I learned a lot along the way. At first, I felt compelled to give the audience a lot of background information, as you would in a footnote. Academic articles are often framed to appeal to other scholars; sometimes, we become too indulgent in theoretical discussions or impenetrable prose. But Hong always reminded me that we should tell a visual story, and that some historical details needed to be left out. I was inspired by the process and feel grateful to have worked with Hong and his artistic team to make my vision of the past an artistic reality.

Q. You enjoyed this experience so much that you’ve decided to make your own film. Tell us more about your next story, featuring a pioneering Korean fashion designer.

Henry: In fall 2023, I received a fellowship from the Suraj Israni Center for Cinematic Arts in the School of Arts and Humanities to launch a new film that I’m hoping to direct about South Korea’s first male fashion designer, Andre Kim (1935-2010). The story will center on how, at a time when few of his countrymen could go overseas, Kim traveled the globe, and how local communities that he visited organized extravagant fashion shows, particularly in Hawai’i. These events, which began in the early 1970s, were unforgettable spectacles, fundraising opportunities and a way for communities to bond. Many people living in Hawai’i had ethnic or ancestral ties to Korea, Japan and other parts of the Pacific Rim; to meet an Asian designer of high fashion was really meaningful to them.

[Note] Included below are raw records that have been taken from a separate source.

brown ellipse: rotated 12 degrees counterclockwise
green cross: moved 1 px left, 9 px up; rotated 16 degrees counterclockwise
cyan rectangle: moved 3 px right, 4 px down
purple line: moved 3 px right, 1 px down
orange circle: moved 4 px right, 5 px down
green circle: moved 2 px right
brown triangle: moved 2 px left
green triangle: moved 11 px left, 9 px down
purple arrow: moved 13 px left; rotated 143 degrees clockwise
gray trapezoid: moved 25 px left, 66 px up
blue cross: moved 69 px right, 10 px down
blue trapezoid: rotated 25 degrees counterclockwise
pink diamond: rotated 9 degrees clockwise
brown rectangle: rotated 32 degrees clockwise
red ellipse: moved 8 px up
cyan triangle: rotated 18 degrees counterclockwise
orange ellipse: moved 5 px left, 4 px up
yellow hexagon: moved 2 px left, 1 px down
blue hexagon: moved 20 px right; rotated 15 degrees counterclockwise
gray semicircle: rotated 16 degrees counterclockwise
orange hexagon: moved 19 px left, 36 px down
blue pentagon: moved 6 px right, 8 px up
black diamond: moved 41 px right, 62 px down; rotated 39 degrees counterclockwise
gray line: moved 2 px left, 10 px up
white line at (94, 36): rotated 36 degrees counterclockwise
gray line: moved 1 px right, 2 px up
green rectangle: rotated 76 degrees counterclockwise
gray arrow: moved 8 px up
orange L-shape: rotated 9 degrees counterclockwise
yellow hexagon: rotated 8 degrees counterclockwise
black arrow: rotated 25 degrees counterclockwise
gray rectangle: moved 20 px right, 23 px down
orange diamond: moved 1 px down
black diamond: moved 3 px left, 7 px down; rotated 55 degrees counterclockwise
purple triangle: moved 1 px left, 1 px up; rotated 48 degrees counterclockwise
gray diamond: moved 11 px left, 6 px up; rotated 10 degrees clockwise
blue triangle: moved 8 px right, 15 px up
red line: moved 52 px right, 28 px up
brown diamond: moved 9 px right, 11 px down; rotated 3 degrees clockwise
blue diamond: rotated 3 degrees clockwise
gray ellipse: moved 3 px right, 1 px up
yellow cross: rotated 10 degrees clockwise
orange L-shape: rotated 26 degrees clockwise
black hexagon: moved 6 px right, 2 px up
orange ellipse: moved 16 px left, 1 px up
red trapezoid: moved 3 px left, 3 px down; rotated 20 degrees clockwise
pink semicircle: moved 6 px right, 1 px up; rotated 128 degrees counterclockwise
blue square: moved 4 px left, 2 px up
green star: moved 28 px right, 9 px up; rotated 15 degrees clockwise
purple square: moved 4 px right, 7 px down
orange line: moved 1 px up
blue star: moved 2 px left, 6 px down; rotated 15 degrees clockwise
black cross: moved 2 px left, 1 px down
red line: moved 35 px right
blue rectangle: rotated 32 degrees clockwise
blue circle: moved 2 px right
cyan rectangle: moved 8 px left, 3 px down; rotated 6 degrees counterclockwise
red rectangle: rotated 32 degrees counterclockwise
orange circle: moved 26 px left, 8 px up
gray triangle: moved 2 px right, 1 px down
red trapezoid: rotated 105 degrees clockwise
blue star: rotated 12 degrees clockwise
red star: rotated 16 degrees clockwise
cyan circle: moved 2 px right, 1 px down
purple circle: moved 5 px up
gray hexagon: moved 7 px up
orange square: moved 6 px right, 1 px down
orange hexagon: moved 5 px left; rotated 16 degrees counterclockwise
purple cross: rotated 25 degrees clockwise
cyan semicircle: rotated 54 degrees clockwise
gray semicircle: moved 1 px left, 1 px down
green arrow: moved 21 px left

I will be returning to Hawai’i in December to do some follow-up interviews. I have recently connected with Honolulu’s Japanese American community, which invited Kim to their cherry blossom festival several times during the 1980s. It’s an interesting way to explore the relation between Japan and Korea and the globalization of Korean culture that we see today in K-Pop.

Andre Kim featured in 1980s newspaper clip in Hawaii
A newspaper supplement in a 1987 edition of The Hawaii Herald that described the "Fashion Fantasia '87," a fashion show led by Korean designer Andre Kim as part of the Cherry Blossom Festival.